Remarquant le porte-cigarettes en argent que tenait Loris Melikoff, Khan-Magom lui demanda de quoi fumer. Loris Melikoff lui ayant fait remarquer qu’il leur était défendu de fumer, il cligna d’un œil en indiquant de la tête la chambre de Hadji Mourad et répondit qu’on pouvait fumer tant que lui ne le voyait pas. Et aussitôt il se mit à fumer en fronçant malhabilement ses lèvres rouges, pour rejeter la fumée.

— Ce n’est pas bien, dit sévèrement Gamzalo, et il sortit de la chambre.

Khan-Magom cligna de l’œil sur lui et, en continuant de fumer, se mit à interroger Loris Melikoff pour savoir où il était préférable d’acheter un bechmet de soie et un bonnet blanc.

— Vraiment, tu as donc tant d’argent ?

— Oui, pas mal, répondit Khan-Magom.

— Demande-lui d’où lui vient l’argent ? dit Eldar, en tournant vers Loris Melikoff son beau visage souriant.

— J’ai gagné au jeu, prononça rapidement Khan-Magom.

Et il raconta que la veille, en se promenant à Tiflis, il avait vu un groupe de Russes et d’Arméniens qui jouaient à pile ou face. Il y avait à l’enjeu trois grandes pièces d’or et beaucoup d’argent. Khan-Magom avait aussitôt compris le jeu, et, faisant tinter la monnaie de billon qu’il avait dans sa poche, il s’était glissé dans le cercle et avait dit qu’il jouait le tout.

— Comment le tout ! Avais-tu donc tant d’argent ? lui demanda Loris Melikoff.

— Non, j’avais en tout douze kopecks, répondit Khan-Magom en montrant les dents.

— Eh bien ! Et si tu avais perdu ?

— Voilà !… Et Khan-Magom montra son pistolet.

— Quoi ! Tu aurais rendu ?

— Pourquoi rendre ? Je me serais enfui, et si quelqu’un avait voulu m’arrêter, je l’aurais tué. Voilà tout…

— Alors, tu as gagné ?

– Aya ! J’ai ramassé tout et suis parti.

Loris Melikoff comprenait parfaitement Khan-Magom et Eldar. Khan-Magom était un garçon joyeux et noceur qui ne savait à quoi dépenser l’excès de vie qu’il sentait en soi ; toujours gai, insouciant, jouant sa vie et celle des autres. À cause de ce jeu de la vie, il était venu maintenant chez les Russes, et demain, pour la même raison, il se pourrait qu’il retournât chez Schamyl.

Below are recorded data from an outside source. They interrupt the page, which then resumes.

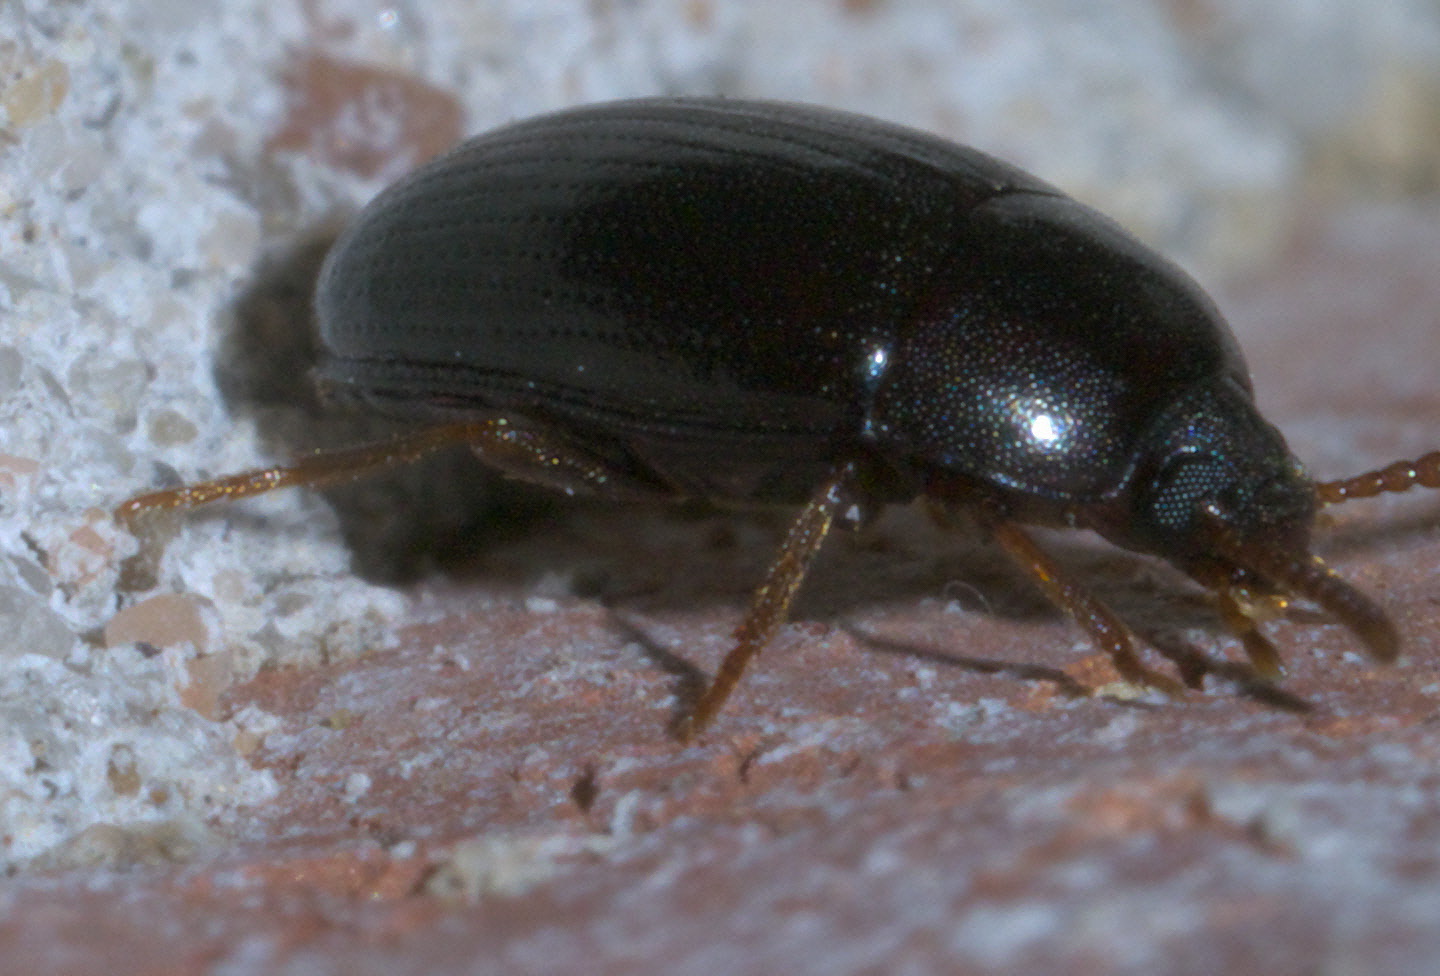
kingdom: Animalia
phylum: Arthropoda
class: Insecta
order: Coleoptera
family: Tenebrionidae
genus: Platydema
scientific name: Platydema micans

Eldar aussi était très compréhensible. C’était un jeune homme entièrement dévoué à son chef, calme, fort, de volonté ferme.

Le seul que ne pouvait comprendre Loris Melikoff, c’était le roux Gamzalo. Loris Melikoff voyait que cet homme non seulement était un admirateur de Schamyl, mais qu’il éprouvait pour tous les Russes un dégoût invincible, du mépris et de la haine. Aussi Loris Melikoff ne pouvait-il comprendre pourquoi il était venu chez les Russes. Il lui était venu la pensée, partagée par quelques-uns des chefs, que le ralliement de Hadji Mourad et ses dires sur son hostilité envers Schamyl n’étaient que tromperies ; qu’il n’était venu chez les Russes que pour bien voir leur côté faible, mais qu’ensuite il s’enfuirait de nouveau dans les montagnes, et là, dirigerait ses forces sur les points où les Russes était faibles. Et Gamzalo, par toute sa personne, confirmait cette supposition. « Les autres et Hadji Mourad lui-même savent cacher leur jeu, pensait Loris Melikoff, mais celui-ci se trahit par une haine qu’il ne peut dissimuler. »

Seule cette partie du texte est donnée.